__TEXT PROVIDED__:
PredM

Companion repository to the paper Enhancing Siamese Neural Networks through Expert Knowledge for Predictive Maintenance.
Please note, that the MS-SNNs approach is here referred to as CaseBasedSimilarity (CBS) and CNN2D + MAR is called cnn2dWithAddInput. The implementation of some components is based on the one presented in NeuralWarp (GitHub).

Supplementary Resources

The sub directory supplementary_resources of this repository contains additional information about the data sets used and the architecture of the CNN2D + MAR model.
An overview of all relevant conducted experiments
The detailed logs for each of those experiments
The raw data recorded with this simulation factory model used to generate the training and evaluation data sets.
The preprocessed data set we used for the evaluation.

Quick start guide: How to start the model?

Clone the repository
Download the preprocessed data set and move it to the data folder
Navigate to the neural_network folder and start the training and test procedure via python TrainAndTest.py > Log.txt

Requirements

Used python version: 3.6.X
Used packages: See requirements.txt

Hardware

CPU	2x 40x Intel Xeon Gold 6138 @ 2.00GHz
RAM	12 x 64 GB Micron DDR4
GPU	8 x NVIDIA Tesla V100 32 GB GPUs

General instructions for use

All settings can be adjusted in the script Configuration.py, whereby some rarely changed variables are stored in the file config.json, which is read in during the initialization.
The hyperparameters of the neural networks can be defined in the script Hyperparameter.py or can be imported from a file in configuration/hyperparameter_combinations/ (this can also be changed in the configuration).
For training, the desired adjustments should first be made at the parts mentioned above and then the training can be started by running Training.py.
The evaluation of a trained model on the test dataset can be done via Inference.py. To do this, the folder which contains the model files, must first be specified in the configuration.
For executing the real-time data processing using RealTimeClassification.py first a kafka server must be configured and running. Also the topic names and mappings to prefixes must be set correctly.
The data/ directory contains all required data. Central are the pre-processed training data in data/training_data/ and the trained models in data/trained_models/. A detailed description of what each directory contains is given in corresponding parts of the configuration file.

Software components

The following section gives an overview of the packages, directories and included Python scripts in this repository.

analytic_tools

Python script	Purpose
ExampleCounter.py	Displays the example distribution in the training data and the case base.

__Spatial grounding data__:
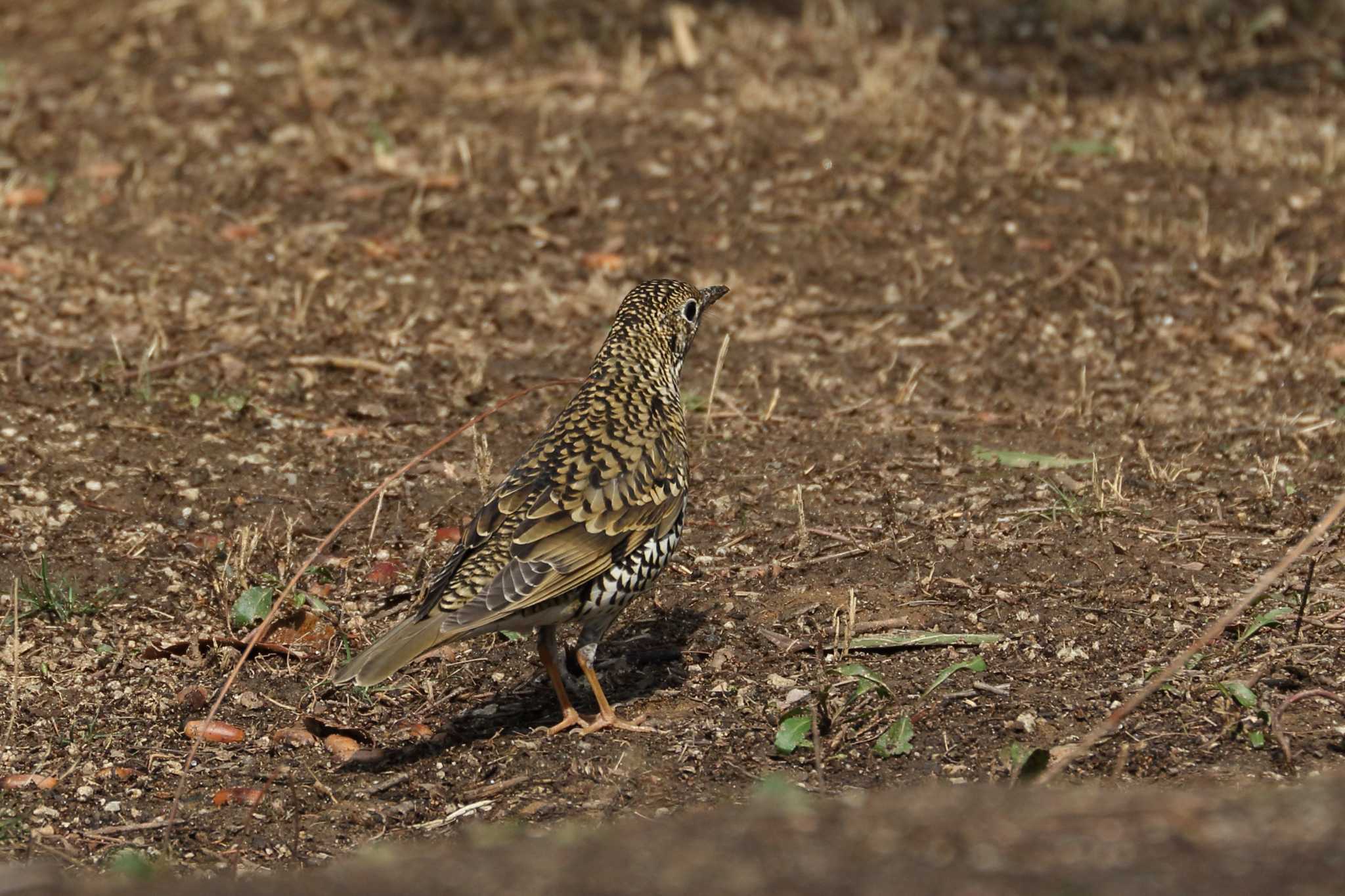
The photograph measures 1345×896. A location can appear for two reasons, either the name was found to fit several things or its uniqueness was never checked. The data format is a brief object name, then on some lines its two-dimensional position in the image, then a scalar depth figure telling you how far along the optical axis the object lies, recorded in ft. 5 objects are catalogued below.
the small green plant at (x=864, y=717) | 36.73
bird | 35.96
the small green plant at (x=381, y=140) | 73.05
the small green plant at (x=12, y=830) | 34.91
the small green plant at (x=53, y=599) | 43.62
* * *
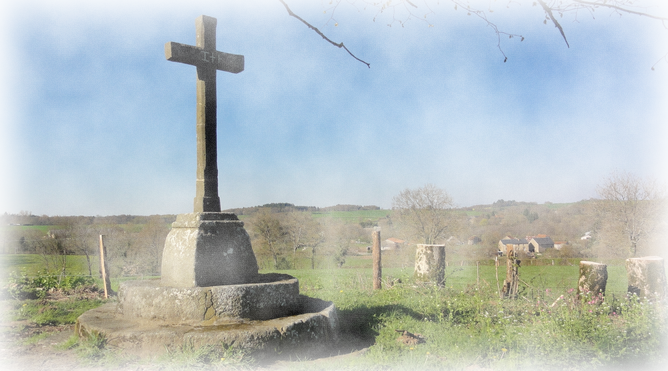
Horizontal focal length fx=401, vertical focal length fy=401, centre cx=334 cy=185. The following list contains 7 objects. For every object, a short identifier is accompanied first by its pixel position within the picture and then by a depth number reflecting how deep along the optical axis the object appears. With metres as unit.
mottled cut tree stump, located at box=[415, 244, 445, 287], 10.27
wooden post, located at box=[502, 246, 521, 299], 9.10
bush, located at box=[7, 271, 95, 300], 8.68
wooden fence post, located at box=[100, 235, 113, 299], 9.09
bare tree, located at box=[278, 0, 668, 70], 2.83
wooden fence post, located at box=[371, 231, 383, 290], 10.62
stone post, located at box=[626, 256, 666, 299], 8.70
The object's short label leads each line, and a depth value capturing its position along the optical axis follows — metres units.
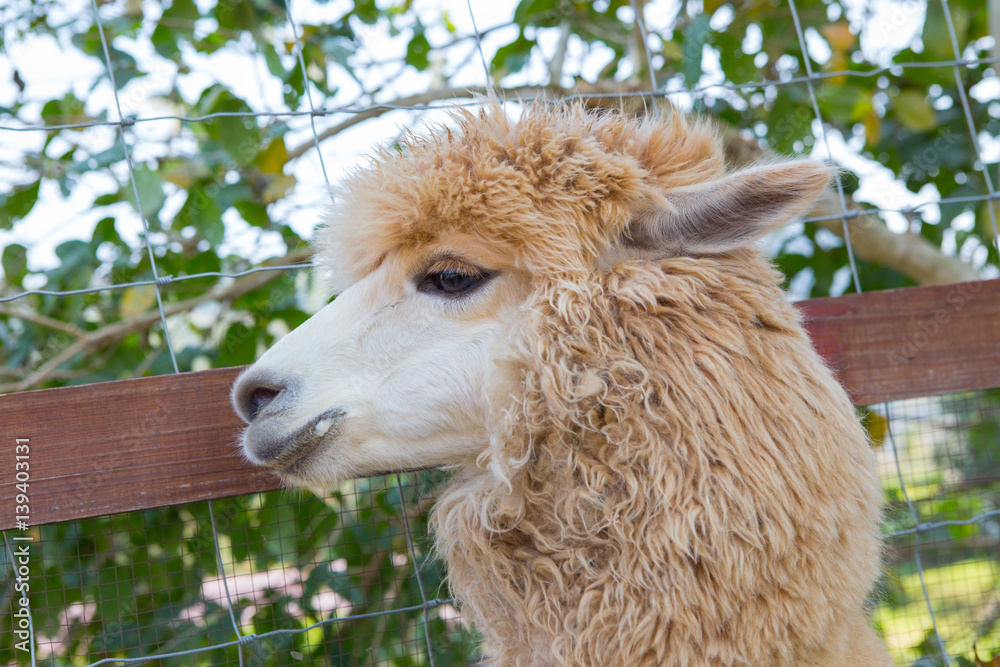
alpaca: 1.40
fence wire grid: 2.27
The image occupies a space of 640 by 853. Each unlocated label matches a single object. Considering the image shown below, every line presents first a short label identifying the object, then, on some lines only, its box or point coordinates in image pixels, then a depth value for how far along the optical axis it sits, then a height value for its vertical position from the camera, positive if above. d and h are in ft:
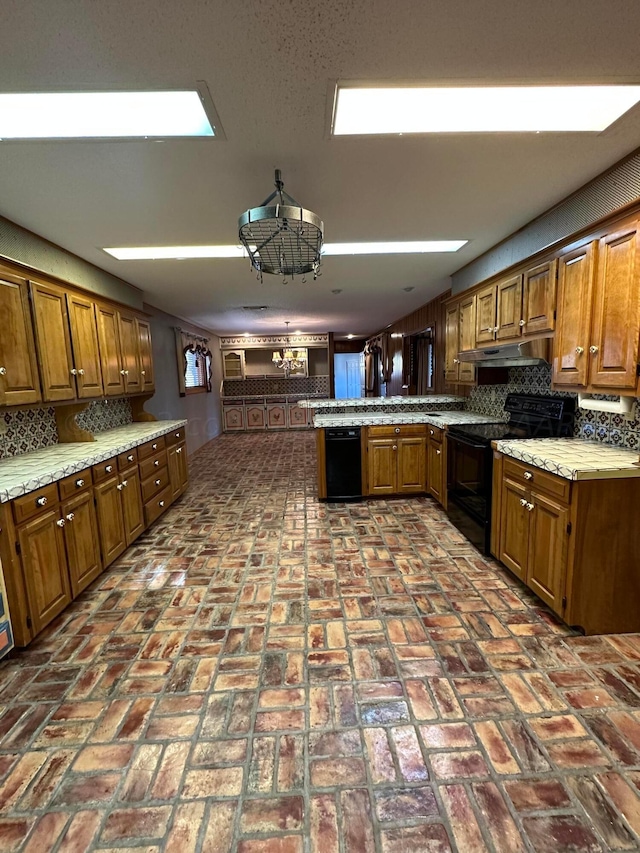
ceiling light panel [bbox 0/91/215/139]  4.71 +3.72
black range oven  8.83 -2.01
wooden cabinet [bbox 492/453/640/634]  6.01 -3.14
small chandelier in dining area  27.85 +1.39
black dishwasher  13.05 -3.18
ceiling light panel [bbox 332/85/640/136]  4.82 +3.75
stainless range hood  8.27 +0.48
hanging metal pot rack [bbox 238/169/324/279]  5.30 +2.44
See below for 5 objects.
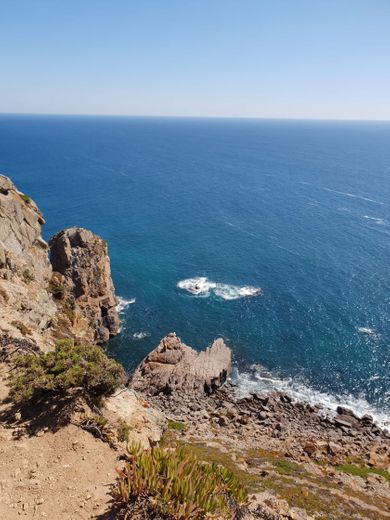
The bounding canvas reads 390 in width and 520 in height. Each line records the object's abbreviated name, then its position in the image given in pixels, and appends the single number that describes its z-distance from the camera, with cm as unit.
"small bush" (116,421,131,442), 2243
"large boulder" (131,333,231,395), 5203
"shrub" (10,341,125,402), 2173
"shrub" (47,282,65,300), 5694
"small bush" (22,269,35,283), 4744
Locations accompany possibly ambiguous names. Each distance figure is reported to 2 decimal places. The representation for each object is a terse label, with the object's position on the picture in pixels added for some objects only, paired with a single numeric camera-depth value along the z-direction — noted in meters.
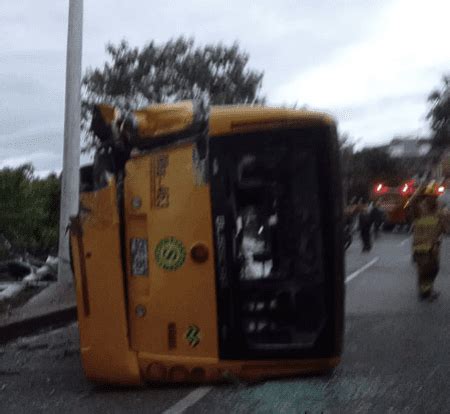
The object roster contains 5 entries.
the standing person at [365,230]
---
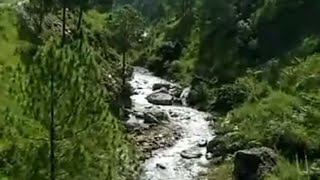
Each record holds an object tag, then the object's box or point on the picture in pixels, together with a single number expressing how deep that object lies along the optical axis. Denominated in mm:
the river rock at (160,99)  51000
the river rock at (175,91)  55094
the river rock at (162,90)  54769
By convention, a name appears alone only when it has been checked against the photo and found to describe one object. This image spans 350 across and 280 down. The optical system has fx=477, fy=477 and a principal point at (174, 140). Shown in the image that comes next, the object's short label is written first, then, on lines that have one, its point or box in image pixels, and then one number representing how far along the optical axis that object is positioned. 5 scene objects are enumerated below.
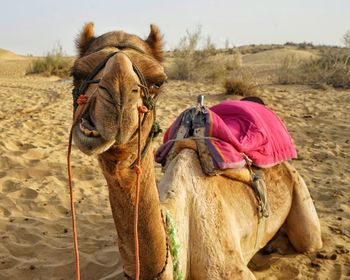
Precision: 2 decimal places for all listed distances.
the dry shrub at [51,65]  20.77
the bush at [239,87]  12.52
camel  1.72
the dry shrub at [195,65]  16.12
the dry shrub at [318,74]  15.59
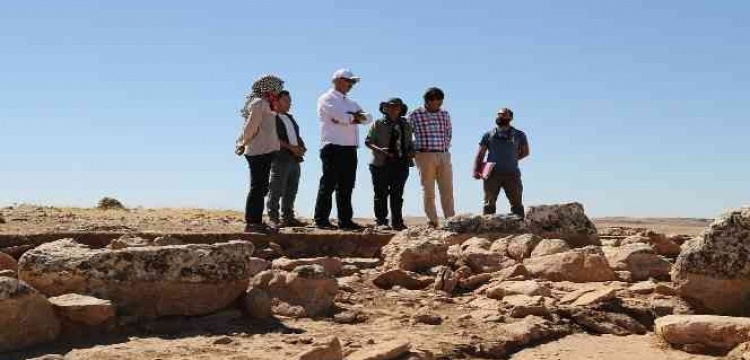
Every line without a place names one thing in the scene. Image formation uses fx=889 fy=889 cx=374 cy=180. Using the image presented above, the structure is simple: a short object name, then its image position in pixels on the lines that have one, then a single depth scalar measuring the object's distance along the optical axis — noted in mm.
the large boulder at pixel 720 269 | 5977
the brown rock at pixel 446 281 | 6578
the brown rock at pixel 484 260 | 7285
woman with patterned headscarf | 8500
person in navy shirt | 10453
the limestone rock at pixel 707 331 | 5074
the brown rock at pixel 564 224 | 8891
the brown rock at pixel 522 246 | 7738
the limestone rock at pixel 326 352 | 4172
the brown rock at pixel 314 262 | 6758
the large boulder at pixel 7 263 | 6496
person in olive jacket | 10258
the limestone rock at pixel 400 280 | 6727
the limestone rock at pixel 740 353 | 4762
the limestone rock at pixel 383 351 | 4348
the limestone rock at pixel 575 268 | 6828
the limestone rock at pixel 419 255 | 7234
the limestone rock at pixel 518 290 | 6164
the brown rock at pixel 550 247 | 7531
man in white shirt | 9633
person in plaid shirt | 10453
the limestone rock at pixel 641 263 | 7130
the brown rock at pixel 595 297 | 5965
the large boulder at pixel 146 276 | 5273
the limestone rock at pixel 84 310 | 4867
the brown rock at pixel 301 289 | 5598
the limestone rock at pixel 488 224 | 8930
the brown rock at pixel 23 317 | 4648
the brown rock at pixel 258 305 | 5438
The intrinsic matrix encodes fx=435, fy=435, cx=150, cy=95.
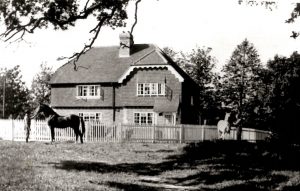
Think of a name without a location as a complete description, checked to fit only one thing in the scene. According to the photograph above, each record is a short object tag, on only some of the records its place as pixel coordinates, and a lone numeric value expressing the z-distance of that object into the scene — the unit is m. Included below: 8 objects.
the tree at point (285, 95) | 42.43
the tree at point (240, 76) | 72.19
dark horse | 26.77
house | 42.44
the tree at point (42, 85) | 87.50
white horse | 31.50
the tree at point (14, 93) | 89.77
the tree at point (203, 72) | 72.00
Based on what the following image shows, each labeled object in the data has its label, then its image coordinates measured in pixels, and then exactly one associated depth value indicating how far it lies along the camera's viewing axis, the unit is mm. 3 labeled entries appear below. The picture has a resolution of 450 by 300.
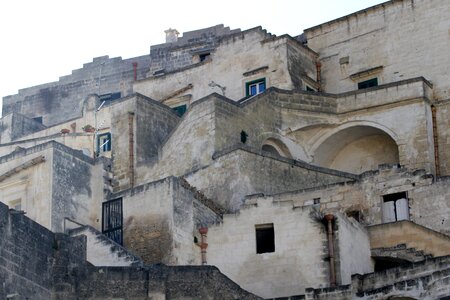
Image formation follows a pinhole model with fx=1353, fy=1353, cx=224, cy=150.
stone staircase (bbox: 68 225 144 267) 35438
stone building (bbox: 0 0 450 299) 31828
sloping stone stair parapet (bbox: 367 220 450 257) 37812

__INSTRUCTIONS__:
a) Summarize the PredM text in two sentences.
b) Write the next part of the PredM repository description, picking up after its final line.
The records are not needed for what comes next.

__ACTIVITY ANSWERS__:
a) The PredM repository accompanies the paper Enhancing Siamese Neural Networks through Expert Knowledge for Predictive Maintenance, and in it the MS-SNNs approach is called CaseBasedSimilarity (CBS) and CNN2D + MAR is called cnn2dWithAddInput. Settings are adjusted in Configuration.py and config.json, training is started by running Training.py, and a trained model is evaluated on the test dataset via Inference.py.

b)
ExtractCases.py	Automatically determines the time intervals at which simulated wear is present on one of the motors and exports these into to a text file.
LightBarrierAnalysis.py	Used for manual determination of error case intervals for data sets with light barrier errors.
PressureAnalysis.py	Used for manual determination of error case intervals for data sets with simulated pressure drops.
CaseGrouping.py	Is used to generate an overview of the features used for each error case and to create a grouping of cases based on this.

baseline

Python script	Purpose
BaselineTester.py	Provides the possibility to apply other methods for determining similarities of time series, e.g. DTW, to the data set.

case_based_similarity

Python script	Purpose
CaseBasedSimilarity.py	Contains the implementation of the case-based similarity measure (CBS).
Inference.py	Evaluation of a CBS model based on the test data set.
Training.py	Used for training a CBS model.

configuration

Python script	Purpose
Configuration.py	The configuration file within which all adjustments can be made.
Hyperparameters.py	Contains the class that stores the hyperparameters used by a single neural network.

data_processing

Python script	Purpose
CaseBaseExtraction.py	Provides extraction of a case base from the entire training data set.
DataImport.py	This script executes the first part of the preprocessing. It consists of reading the unprocessed sensor data from Kafka topics in JSON format as a *.txt file (e.g., acceleration, BMX, txt, print) and then saving it as export_data.pkl in the same folder. This script also defines which attributes/features/streams are used via config.json with the entry "relevant_features". Which data is processed can also be set in config.json with the entry datasets (path, start, and end timestamp).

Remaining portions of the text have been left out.